Sorry, couldn’t resist it.
Andrew headed off on the early morning ferry to Ardrossan to catch the train south. I had a day spare before heading over to the marina there before going home for a few days. There was a tiny bit of breeze so I let it waft the boat around the coast to Lamlash Bay and Holy Island. What complete contrast to Brodick, where the ferries rumble all day and the shops all look a little tired. Lamlash looked very quaint but I didn’t hang around: the breeze was in the East so I anchored in the lee of Holy Island. Absolute silence, for the first time in days (the top of Goatfell was rather full of excited school trips).

Apparently the island has been bought by some Buddhists who run retreats there. I want to go, even if I have to pretend to be a Buddhist. It looks beautiful, being mainly a small mountain sticking out of a loch with some trees and horses and one house. Nothing else at all. You’re allowed to go ashore and walk around and I really would have done, and spent the night anchored there, if it wasn’t for the fact the wretched outboard had played up meaning I had had to row Andrew ashore and I really wanted it fixed before I headed off to wild Scottish anchorages. So with a lot of reluctance I pulled up the anchor after lunch and tried to tiptoe out quietly, which is quite hard in no wind with a diesel engine and a windlass. I managed to sail so slowly that a basking seal drifted past me.

The contrast between the Holy Isle and Ardrossan could not be more marked. The pilot book explains that it was an industrial/port/ferry town but now just has the ferry, and adds that ‘its process of reinvention is under way’. I am glad to hear it but struggled for the evidence. Nice beach, very friendly marina within 20 metres of both a huge Asda and a railway station, but it is in the old iron ore dock I think and surrounded by blocks of flats that would look about right on the set of Trainspotting. Noisy teenagers who (now I have made the connection) all look like a young and even scrawnier Ewan McGregor are pushing each other off the jetty and screaming over the sound of their boom boxes. The only sound that drowns them out is lorries on the ferry ramp and the cheery tones of the man who purports to be the Captain of the good ship CalMac welcoming his passengers aboard. I say purports because he does seem to be reading from a script, and only after about six hours (which is about eight loadings and unloadings) do I realise it’s a recording. As soon as I do it becomes unbearable, and I have another whole day of this to come as I take the outboard to bits in the sweltering heat.
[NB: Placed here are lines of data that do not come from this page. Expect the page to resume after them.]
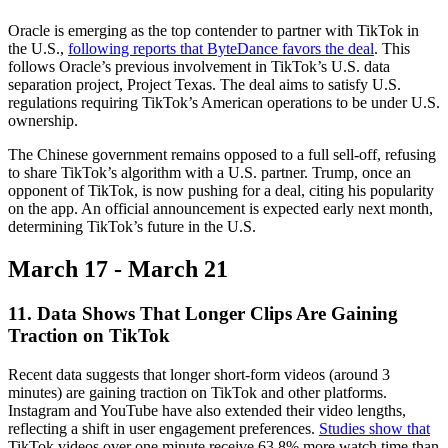
Oracle is emerging as the top contender to partner with TikTok in
the U.S.,
following reports that ByteDance favors the deal
. This
follows Oracle’s previous involvement in TikTok’s U.S. data
separation project, Project Texas. The deal aims to satisfy U.S.
regulations requiring TikTok’s American operations to be under U.S.
ownership.
The Chinese government remains opposed to a full sell-off, refusing
to share TikTok’s algorithm with a U.S. partner. Trump, once an
opponent of TikTok, is now pushing for a deal, citing his popularity
on the app. An official announcement is expected early next month,
determining TikTok’s future in the U.S.
March 17 - March 21
11. Data Shows That Longer Clips Are Gaining
Traction on TikTok
Recent data suggests that longer short-form videos (around 3
minutes) are gaining traction on TikTok and other platforms.
Instagram and YouTube have also extended their video lengths,
reflecting a shift in user engagement preferences.
Studies show that
TikTok videos over one minute receive 63.8% more watch time than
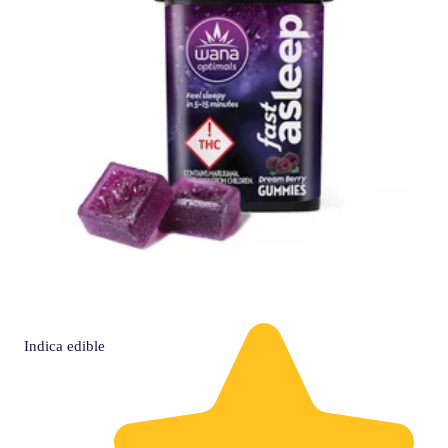
Indica
edible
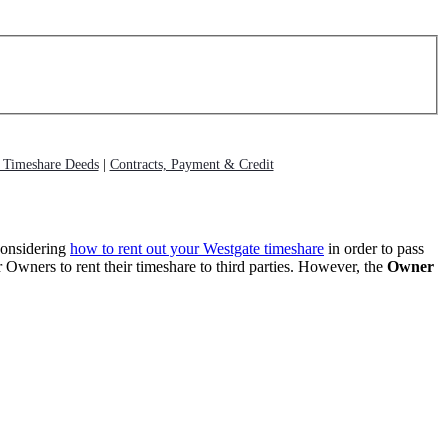
g Timeshare Deeds
|
Contracts, Payment & Credit
considering
how to rent out your Westgate timeshare
in order to pass
 Owners to rent their timeshare to third parties. However, the
Owner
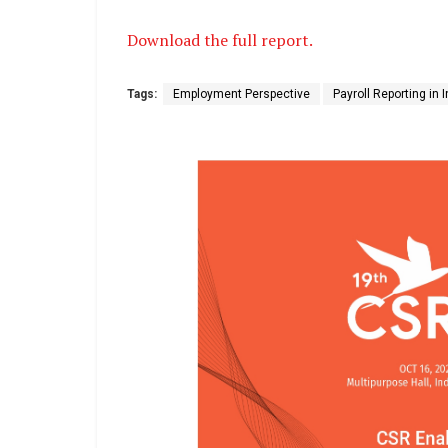
Download the full report.
Tags:
Employment Perspective
Payroll Reporting in 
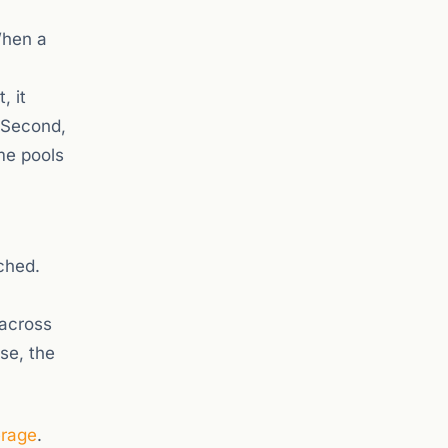
 When a
, it
. Second,
ame pools
ched.
 across
se, the
erage
.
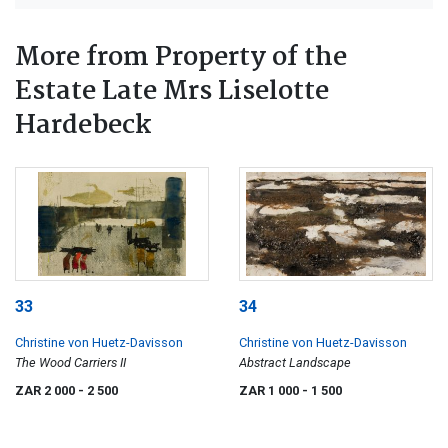
More from Property of the
Estate Late Mrs Liselotte
Hardebeck
33
34
Christine von Huetz-Davisson
Christine von Huetz-Davisson
The Wood Carriers II
Abstract Landscape
ZAR 2 000
- 2 500
ZAR 1 000
- 1 500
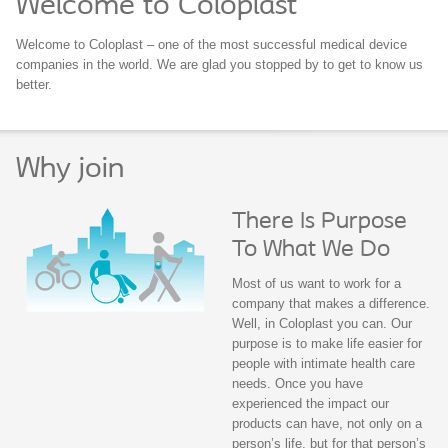
Welcome to Coloplast
Welcome to Coloplast – one of the most successful medical device
companies in the world. We are glad you stopped by to get to know us
better.
Why join
There Is Purpose
To What We Do
Most of us want to work for a
company that makes a difference.
Well, in Coloplast you can. Our
purpose is to make life easier for
people with intimate health care
needs. Once you have
experienced the impact our
products can have, not only on a
person’s life, but for that person’s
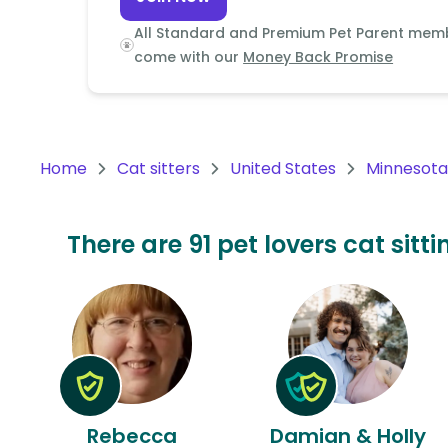
Continent
All Standard and Premium Pet Parent mem
Oceania
come with our
Money Back Promise
Continent
South
America
Home
Cat sitters
United States
Minnesota
Continent
Antarctica
There are 91 pet lovers cat sit
Continent
Rebecca
Damian & Holly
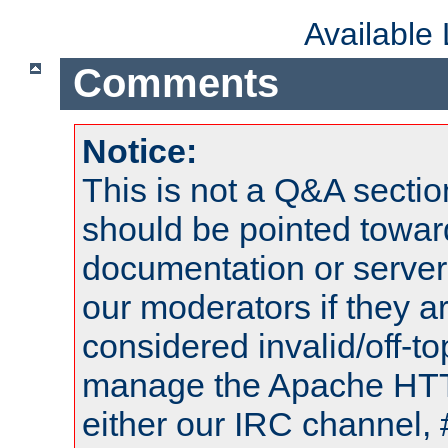
Available
Comments
Notice:
This is not a Q&A sect
should be pointed towar
documentation or serve
our moderators if they a
considered invalid/off-t
manage the Apache HTTP
either our IRC channel,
The next day is even hotter, there are even more kids (who must have bunked off school) and the only relief is when I get to cycle to the petrol station and back to buy new petrol that isn’t made of 10% water like the super new E10 I had recently bought and which had bunged up the carburettor. This journey was made more memorable by the discovery that the adult population of Ardrosson look like Ewan McGregor would have looked if he hadn’t become rich and famous: they have all taken their shirts off in the heat to reveal more white skin and tattoos than a visiting yachstman needs.
Luckily by the end of the day the outboard is fixed, but then I am treated to an odd experience which is the residents of about half the flats sitting on their balconies all evening watching me. So it was with a lightness of step that the following morning I shouldered my bag and headed off to the station to get back home for a few days.
A few days at home and I am back with my next guest so no more posts for a while. But the next leg involves canals and whirlpools so there may be something to write about in a week or so.